🔲 時の記述について「末摘花の巻」2
父、常陸宮も死に、残された末摘花は、親友の大輔の命婦に悲しい気持ちを打ち明けます。大輔の命婦は、「いとよきおりかな」と、その寂しさにつけ込むように、源氏を導き入れ、末摘花の琴の演奏を聞かせることに成功します。そして、末摘花と源氏の恋物語は進行していくわけですが、そのことについては後ほど。
物語の出発に「八月十余日」という日付が明確にされています。現代の小説ではこのような時の記述は、余ほどの意味を持たぬ限り、ないのが普通です。逆に、推理小説のように時の記述が、解決のキーとなっていたりするのですが。

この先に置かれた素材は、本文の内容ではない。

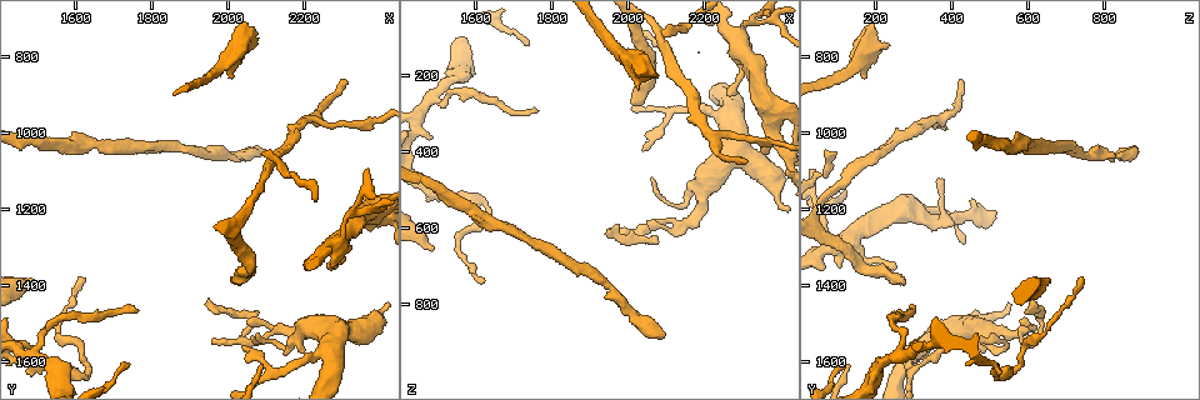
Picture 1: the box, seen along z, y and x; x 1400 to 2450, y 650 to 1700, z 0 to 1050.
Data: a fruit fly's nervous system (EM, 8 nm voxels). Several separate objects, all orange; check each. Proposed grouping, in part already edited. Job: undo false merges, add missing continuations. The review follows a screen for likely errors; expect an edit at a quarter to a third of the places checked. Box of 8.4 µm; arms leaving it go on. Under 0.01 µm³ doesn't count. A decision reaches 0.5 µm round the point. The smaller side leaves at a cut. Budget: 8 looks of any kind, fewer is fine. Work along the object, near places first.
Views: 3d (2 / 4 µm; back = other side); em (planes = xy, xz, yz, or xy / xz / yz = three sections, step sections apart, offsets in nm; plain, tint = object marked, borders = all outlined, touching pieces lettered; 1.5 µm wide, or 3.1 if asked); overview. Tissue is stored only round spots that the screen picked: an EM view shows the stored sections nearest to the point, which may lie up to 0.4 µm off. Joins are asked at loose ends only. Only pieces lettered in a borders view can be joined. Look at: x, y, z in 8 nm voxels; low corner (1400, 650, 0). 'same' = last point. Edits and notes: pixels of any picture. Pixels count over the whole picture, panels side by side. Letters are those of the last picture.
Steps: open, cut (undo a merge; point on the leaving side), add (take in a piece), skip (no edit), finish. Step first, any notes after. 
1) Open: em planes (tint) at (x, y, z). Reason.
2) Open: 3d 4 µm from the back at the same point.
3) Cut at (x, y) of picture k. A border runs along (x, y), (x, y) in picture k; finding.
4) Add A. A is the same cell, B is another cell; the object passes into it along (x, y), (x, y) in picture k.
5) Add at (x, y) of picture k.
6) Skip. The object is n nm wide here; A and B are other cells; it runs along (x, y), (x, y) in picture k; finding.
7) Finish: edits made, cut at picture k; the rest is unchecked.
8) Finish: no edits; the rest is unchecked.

「源氏物語」では、時の記述がよく出てきます。「春・夏過ぎぬ。秋の頃ほひ」(「末摘花」)「年も暮れぬ」(末摘花)「朔日の御よそひ」(末摘花)といった具合です。
時の記述を確認しながら物語を展開するという書き方は、日記の記述ですよね。女流日記文学が、全盛だった平安中期の物語ですから、その影響によるものと推測されます。紫式部が「蜻蛉日記」の影響を受けていたのは当然のことですし、彼女自身も「紫式部日記」を書いています。
時系列に沿って、秩序立てて物語を展開するという散文表現の手法をカッチリお守りながら、手堅く表現しているんですね。
物語は、「かたる」という方法をも考慮しなければならなかったはずです。音声による伝達という観点も重要な意味を持っています。音声で伝えるとき、場面ごとの時系列を一つ一つ日記のごとく明らかにする必要に迫られるのです。そういう意味で、時の記述が重要な役割を果たしていたと考えられます。